A focus this year while at the nation's capital, Engfer-Triebenbach said, was the number of people who are dying each day from lung cancer.
"There are 433 Americans a day who die from lung cancer — 433 each day," she said. "This should be declared a national tragedy. People just don't get that."
Engfer-Triebenbach said although there are people who are trying to change things for lung cancer patients, there is still more to do, especially when it comes to funding and research.
"If people are so moved, they should contact their legislators," she said. "That's how things change."

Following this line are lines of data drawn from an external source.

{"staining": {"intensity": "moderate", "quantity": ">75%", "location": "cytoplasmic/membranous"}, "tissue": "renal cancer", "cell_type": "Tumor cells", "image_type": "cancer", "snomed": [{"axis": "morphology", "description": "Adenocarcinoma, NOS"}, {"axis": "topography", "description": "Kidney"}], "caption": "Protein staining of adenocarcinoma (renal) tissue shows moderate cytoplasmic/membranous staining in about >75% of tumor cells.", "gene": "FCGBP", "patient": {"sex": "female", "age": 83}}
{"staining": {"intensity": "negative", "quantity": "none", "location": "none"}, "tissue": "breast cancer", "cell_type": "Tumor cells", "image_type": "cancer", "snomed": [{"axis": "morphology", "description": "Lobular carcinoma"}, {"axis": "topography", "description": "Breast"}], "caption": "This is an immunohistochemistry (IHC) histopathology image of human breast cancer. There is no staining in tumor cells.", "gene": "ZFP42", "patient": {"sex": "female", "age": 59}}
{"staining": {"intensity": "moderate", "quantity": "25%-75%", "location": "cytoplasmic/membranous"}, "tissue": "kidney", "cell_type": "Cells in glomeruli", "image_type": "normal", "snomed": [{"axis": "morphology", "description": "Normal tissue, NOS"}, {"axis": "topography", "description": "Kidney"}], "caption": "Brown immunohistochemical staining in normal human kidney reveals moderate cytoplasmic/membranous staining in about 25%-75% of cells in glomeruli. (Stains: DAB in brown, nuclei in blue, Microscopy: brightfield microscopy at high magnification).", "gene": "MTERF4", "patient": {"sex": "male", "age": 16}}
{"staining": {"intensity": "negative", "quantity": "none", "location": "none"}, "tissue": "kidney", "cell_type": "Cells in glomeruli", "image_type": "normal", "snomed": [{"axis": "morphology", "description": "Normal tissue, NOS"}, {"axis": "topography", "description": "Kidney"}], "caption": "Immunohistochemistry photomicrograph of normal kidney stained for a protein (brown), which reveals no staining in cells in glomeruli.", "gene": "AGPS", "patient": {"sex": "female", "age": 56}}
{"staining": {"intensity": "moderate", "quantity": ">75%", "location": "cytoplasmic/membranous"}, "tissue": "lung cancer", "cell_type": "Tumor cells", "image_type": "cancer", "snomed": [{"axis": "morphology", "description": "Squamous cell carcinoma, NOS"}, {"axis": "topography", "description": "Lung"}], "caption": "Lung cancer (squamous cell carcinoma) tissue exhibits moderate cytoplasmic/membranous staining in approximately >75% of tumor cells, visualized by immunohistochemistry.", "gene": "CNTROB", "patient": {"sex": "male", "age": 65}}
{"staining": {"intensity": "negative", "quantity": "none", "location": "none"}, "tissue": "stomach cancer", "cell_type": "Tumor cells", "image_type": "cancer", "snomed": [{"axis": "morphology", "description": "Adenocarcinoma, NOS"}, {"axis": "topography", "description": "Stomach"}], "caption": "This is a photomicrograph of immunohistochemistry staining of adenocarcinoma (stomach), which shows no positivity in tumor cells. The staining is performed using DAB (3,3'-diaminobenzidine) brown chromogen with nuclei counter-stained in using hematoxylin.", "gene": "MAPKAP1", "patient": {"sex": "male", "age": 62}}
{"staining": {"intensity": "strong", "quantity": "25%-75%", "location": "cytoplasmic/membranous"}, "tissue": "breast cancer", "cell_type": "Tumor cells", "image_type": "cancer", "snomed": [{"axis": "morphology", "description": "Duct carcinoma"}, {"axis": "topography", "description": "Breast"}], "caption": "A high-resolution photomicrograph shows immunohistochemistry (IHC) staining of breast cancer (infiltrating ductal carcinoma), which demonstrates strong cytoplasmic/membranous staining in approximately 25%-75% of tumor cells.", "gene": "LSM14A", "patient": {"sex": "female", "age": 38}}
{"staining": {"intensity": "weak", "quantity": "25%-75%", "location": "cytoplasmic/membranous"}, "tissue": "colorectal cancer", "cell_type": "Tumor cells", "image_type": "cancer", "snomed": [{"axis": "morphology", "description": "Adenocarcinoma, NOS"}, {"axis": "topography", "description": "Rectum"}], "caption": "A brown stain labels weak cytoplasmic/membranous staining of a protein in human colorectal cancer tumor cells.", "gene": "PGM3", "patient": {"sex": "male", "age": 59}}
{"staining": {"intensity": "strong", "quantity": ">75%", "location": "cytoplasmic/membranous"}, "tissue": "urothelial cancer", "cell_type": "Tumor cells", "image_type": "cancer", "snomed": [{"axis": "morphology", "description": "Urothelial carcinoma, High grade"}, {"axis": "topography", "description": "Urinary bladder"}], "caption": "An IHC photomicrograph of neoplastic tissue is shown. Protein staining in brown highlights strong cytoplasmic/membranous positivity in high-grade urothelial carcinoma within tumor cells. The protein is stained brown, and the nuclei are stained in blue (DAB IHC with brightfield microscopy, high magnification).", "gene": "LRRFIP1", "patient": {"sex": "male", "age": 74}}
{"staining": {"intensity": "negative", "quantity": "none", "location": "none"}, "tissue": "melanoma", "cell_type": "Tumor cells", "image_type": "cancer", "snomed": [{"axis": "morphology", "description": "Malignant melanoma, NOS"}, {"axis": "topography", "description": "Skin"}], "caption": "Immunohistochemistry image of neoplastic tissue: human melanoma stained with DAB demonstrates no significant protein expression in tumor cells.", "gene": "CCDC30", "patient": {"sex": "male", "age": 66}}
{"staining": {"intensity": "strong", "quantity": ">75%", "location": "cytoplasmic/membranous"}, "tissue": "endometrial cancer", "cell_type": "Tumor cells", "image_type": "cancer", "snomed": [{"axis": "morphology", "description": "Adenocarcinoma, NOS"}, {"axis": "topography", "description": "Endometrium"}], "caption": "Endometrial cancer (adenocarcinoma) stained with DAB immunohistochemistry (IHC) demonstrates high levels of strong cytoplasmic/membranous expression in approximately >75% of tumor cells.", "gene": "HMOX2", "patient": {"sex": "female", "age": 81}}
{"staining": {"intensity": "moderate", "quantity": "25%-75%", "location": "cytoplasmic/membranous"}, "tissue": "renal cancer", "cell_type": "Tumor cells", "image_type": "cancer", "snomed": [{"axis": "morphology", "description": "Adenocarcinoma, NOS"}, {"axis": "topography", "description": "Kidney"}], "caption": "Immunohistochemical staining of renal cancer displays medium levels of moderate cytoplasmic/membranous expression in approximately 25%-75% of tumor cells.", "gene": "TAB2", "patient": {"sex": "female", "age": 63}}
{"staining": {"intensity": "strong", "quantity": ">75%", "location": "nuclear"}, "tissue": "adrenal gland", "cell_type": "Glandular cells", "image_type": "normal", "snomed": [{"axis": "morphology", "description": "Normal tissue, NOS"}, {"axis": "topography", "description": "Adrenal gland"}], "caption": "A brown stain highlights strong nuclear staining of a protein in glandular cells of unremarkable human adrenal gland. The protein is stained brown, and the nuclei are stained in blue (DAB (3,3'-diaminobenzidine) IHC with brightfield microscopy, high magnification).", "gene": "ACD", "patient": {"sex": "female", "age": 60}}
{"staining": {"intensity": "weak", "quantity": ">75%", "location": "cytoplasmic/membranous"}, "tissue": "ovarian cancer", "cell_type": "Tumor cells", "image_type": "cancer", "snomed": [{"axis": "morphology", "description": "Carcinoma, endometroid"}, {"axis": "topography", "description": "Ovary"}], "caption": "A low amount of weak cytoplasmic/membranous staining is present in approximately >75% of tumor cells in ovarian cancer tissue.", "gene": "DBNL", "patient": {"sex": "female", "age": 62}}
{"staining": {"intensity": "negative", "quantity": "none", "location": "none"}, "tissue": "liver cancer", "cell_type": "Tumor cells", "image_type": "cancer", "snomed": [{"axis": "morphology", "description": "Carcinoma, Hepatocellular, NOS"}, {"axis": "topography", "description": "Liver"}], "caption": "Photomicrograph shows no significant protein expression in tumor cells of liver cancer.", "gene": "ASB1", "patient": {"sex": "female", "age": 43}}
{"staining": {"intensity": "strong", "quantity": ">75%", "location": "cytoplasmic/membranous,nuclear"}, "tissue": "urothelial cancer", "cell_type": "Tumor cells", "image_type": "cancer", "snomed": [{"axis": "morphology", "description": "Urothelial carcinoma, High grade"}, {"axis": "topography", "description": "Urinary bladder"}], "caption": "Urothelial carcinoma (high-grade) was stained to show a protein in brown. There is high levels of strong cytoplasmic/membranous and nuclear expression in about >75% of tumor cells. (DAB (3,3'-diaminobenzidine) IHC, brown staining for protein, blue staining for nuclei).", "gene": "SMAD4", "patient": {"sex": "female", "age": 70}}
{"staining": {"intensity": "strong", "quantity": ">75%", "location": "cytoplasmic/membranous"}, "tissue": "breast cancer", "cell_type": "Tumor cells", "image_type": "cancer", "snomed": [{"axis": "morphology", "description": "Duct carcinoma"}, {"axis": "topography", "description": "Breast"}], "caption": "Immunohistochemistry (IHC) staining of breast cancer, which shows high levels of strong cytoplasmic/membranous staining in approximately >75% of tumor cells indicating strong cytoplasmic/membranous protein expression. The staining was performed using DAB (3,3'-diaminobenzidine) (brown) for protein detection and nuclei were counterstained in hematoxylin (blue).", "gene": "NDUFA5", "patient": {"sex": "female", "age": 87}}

Engfer-Triebenbach is trying to do her part when it comes to funding. She hosted a Painting for a Cause and Silent Auction, a Shine a Light Lung Cancer Alliance fundraiser on Nov. 17 at the Osakis Lutheran Church. All proceeds from the event will be donated to the Lung Cancer Alliance.
Engfer-Triebenbach, who is an Osakis music teacher and also the director of the Greater Minnesota Children's Choir, lives in Osakis with her husband, Scott, and two children, Kadyn and Chase.